“ Brand: Backyard Safari / Type: Science „
This is the third bug house I have reviewed, and one could certainly wonder why I need so many. In short, my sons each have one standard bug house with wire mesh, but both of these are pretty useless when it comes to pond dipping or anything wet. Also the clear sides allow for very good photos.
I paid £5.99 for this from Amazon. This makes it the cheapest bug catcher we have found. It measures 7" long, 4" wide and 4 1/2 " high. You do not get much with this, just the tank or "Critter Shack", and a fold sheet with some insect pictures on it. As I recall, these were American insects, but you will find some here. at any rate, it wasn't terribly interesting and went to the recycle bin right away.
According to the label on this tank you can use this to catch fish, frogs lizards, crawfish, butterflies, snakes and bugs. Of course there are a number of these creatures you won't find here, and it should be noted that fish would die in this very quickly. We use this to catch something, have a wee look, perhaps take a picture and then release it. We haven't caught any fish yet anyway, but we have caught a few water beetles. Should we manage to catch mosquito larvae they will be exempt from our catch and release policy - and will instead be used as a tasty treat for fish or salamanders. We have also tried to keep millipedes in this, with plenty of soil and vegetable matter. They seem to do quite well, but you don't see them so there wasn't much point. It could be used for earth worms as well, filled with soil and a few things like coffee grounds a vegetable bit to encourage them to tunnel near the sides. This would not work for ants, or any insect in that size range because of the ventilation holes on the top. An ant would easily escape. Although not intended as such, I feel that filled with bedding this would be suitable to transport a hamster to the vet, or home from a pet shop.
In general, I do not feel that this cage is suitable for many animals to be kept in for an extended period of time. I am however planning to use this a Triops hatching tank as the ones that come with the kits and woefully inadequate, and in fact it would cost less to buy this and the separate eggs and food than a kit. This is much nicer tank to keep them in, although they may need a larger one if they grow big enough. A small tank like this will at least make them easier to find when they are very tiny, and it is so much easier to see them in this than the horrible plastic dishes that come with the kits. I feel this would also be suitable for brine shrimp, or perhaps even caterpillars, who don't really seem to mind how much room they have as long as there is a plentiful supply of food.
This is my oldest son's favourite of all of our bug cages. he says he likes it because it is easier to see the bugs through the clear plastic. He also likes that you can carry it by the handle and the lid is quite secure, nothing gets loose unless you put something really tiny in this like an ant. the entire lid pulls off easily , making it easy for him to dump the contents of a catch net inside, and if you can get good lighting without a flash, the insects photograph in this very well.

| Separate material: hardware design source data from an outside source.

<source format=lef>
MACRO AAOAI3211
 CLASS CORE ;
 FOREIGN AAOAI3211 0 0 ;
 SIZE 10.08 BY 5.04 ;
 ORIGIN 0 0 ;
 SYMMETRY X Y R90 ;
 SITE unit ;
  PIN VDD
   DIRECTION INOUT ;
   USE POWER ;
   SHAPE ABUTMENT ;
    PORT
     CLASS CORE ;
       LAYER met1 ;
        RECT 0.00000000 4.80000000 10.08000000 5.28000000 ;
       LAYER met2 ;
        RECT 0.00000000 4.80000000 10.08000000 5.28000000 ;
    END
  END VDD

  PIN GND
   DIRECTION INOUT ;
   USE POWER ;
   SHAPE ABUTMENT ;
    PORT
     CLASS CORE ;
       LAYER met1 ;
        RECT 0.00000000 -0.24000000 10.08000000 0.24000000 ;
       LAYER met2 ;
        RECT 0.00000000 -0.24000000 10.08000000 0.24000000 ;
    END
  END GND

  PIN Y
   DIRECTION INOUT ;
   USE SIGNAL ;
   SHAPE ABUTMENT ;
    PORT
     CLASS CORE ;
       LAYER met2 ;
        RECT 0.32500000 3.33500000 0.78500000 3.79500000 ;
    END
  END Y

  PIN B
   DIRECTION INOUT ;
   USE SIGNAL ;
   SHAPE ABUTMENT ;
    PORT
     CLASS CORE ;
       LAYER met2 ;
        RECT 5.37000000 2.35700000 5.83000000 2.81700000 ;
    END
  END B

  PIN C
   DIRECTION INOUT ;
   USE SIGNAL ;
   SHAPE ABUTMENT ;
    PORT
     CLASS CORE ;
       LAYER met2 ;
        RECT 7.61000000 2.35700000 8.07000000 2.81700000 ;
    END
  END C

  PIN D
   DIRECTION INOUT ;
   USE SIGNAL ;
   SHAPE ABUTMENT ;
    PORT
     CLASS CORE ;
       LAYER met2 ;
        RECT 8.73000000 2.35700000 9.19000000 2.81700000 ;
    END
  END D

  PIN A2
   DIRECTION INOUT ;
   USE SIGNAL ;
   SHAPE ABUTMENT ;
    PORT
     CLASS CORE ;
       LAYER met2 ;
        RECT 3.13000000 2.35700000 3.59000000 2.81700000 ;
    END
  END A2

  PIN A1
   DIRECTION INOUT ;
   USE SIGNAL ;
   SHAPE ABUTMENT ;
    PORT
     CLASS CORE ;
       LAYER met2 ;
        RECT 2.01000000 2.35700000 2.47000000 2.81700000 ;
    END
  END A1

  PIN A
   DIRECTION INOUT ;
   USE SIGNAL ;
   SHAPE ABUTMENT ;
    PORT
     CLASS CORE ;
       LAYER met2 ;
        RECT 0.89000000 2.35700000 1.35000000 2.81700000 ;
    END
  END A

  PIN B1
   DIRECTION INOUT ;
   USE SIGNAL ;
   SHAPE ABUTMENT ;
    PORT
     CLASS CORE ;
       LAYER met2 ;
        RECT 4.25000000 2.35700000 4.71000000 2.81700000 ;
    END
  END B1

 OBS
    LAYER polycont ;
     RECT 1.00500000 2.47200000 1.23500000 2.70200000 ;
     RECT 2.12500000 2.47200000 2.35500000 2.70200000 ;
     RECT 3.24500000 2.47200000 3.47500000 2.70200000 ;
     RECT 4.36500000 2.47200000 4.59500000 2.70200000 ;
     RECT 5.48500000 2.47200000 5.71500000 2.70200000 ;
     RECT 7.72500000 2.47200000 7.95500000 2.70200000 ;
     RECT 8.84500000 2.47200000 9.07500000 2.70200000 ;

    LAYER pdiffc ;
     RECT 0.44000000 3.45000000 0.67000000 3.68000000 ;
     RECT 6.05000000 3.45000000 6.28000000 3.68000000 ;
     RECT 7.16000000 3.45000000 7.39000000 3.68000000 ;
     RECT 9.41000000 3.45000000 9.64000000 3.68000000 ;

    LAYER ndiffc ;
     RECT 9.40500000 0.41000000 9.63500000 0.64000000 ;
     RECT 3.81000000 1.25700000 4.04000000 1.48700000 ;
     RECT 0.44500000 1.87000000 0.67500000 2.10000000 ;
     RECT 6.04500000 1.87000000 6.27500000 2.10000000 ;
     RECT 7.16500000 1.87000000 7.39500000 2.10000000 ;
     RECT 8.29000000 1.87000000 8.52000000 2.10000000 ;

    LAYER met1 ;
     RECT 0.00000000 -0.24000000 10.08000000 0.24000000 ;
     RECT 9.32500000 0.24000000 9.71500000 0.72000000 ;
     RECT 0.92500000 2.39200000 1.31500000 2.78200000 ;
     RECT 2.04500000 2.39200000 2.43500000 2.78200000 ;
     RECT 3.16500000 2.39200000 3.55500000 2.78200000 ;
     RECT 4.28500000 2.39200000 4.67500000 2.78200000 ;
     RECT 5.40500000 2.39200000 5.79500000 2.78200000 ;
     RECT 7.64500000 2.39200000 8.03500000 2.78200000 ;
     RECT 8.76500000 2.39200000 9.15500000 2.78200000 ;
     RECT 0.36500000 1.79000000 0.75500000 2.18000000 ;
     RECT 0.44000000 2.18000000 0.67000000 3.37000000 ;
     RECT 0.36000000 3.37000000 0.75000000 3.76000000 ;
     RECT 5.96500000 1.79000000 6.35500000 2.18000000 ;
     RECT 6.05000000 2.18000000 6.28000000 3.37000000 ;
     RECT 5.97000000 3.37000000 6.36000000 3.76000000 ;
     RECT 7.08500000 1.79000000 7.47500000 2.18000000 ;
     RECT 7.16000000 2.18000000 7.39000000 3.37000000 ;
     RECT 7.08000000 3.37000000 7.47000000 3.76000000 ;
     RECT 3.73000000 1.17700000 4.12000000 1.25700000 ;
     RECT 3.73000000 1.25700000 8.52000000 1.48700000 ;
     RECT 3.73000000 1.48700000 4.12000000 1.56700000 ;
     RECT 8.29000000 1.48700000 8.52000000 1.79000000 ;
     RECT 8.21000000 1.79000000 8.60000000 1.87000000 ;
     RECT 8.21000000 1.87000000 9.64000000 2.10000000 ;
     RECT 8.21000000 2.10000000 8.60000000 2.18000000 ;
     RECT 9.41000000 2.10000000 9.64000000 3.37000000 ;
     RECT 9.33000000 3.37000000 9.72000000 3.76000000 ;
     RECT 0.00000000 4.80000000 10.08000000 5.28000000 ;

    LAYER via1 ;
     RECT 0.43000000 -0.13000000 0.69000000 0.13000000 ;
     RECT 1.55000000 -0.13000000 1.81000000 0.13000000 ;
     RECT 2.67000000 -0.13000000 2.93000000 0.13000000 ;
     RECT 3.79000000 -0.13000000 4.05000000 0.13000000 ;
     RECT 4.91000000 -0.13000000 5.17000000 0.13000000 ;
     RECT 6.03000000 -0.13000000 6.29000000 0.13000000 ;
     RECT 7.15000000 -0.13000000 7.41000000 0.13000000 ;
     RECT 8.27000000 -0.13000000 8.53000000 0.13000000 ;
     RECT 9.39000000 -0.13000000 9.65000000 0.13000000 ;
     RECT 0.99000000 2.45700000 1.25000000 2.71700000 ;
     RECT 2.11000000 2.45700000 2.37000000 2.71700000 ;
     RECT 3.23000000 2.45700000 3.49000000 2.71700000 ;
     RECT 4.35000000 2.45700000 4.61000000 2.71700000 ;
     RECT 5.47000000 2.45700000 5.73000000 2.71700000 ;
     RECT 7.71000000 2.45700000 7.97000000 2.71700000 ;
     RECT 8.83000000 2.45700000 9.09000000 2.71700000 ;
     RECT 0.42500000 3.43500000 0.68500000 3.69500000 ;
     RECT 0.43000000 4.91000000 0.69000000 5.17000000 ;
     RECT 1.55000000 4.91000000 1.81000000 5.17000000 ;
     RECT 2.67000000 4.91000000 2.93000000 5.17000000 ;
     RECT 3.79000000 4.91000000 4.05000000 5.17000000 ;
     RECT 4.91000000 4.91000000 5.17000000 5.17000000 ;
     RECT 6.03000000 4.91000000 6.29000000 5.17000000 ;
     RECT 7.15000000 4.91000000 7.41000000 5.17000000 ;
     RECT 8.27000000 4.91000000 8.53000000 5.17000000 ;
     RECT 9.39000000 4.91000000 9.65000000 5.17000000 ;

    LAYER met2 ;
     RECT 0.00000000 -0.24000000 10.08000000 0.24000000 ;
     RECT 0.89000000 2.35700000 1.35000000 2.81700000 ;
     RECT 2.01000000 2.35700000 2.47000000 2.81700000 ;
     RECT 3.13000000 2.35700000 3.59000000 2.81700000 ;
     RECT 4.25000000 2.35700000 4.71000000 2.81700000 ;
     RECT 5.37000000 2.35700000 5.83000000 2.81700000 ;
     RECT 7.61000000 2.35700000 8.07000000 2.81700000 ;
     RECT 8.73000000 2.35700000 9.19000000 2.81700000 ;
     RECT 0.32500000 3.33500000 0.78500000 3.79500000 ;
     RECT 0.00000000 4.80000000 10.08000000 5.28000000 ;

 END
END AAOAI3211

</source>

Our Critter Shack is in perfect condition, but I did have another similar bug house from a different brand and know the limitations of these as well. The first is that this type of plastic scratches easily. If this is to be thrown in a rucksack with other bug hunting equipment is should be placed in bag first, preferably cloth. a few scratches really will ruin your photographs, and it takes away from the crystal clear view as well. The second issue is that this can break. We no longer have the first bug house because I pushed down on the contents of a bag trying to make just a bit too much fit before going to the caravan and broke it. This should survive being dropped on dirt or grass, but it may crack from a fall onto pavement or brick, and will crack easily with weight or pressure.
I would recommend this cage if you just want something inexpensive to catch bugs in a few times, if you want a nice clear container for pond tipping, as triops home, to give caterpillars a bit more room and variety of food than the cups they are supplied with in butterfly kits, or to keep a caterpillar you have found in - but only until it emerges from the cocoon.

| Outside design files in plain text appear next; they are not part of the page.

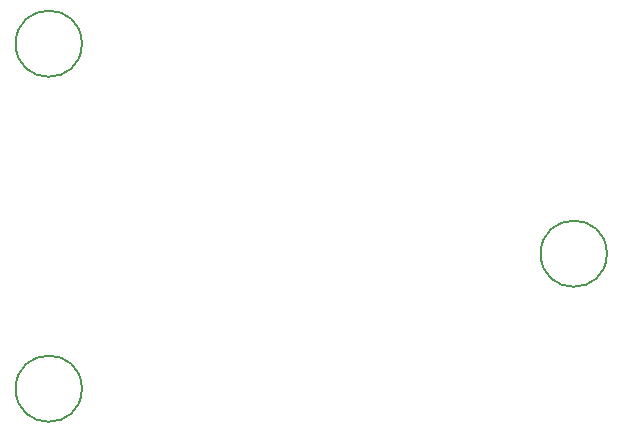
<source format=gbr>
%TF.GenerationSoftware,KiCad,Pcbnew,7.0.8*%
%TF.CreationDate,2024-09-16T20:09:50+09:00*%
%TF.ProjectId,____,fb90fa7f-2e6b-4696-9361-645f70636258,rev?*%
%TF.SameCoordinates,Original*%
%TF.FileFunction,Other,Comment*%
%FSLAX46Y46*%
G04 Gerber Fmt 4.6, Leading zero omitted, Abs format (unit mm)*
G04 Created by KiCad (PCBNEW 7.0.8) date 2024-09-16 20:09:50*
%MOMM*%
%LPD*%
G01*
G04 APERTURE LIST*
%ADD10C,0.150000*%
G04 APERTURE END LIST*
D10*
%TO.C,REF\u002A\u002A*%
X44710000Y-91440000D02*
G75*
G03*
X44710000Y-91440000I-2800000J0D01*
G01*
X44710000Y-120650000D02*
G75*
G03*
X44710000Y-120650000I-2800000J0D01*
G01*
X89160000Y-109220000D02*
G75*
G03*
X89160000Y-109220000I-2800000J0D01*
G01*
%TD*%
M02*

</source>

I would not recommend this as a long term home for anything but the smallest of creatures such as triops or brine shrimp. I also feel that a less breakable cage, such as the Happy Giddy Bug House from Melissa and Doug, which I have also reviewed on this site, would better suit a very young toddler who might be running along with and fall on the cage.
I would also caution that this box may heat up terribly if left in the sun. please do not leave anything alive laying out in the garden on a warm day.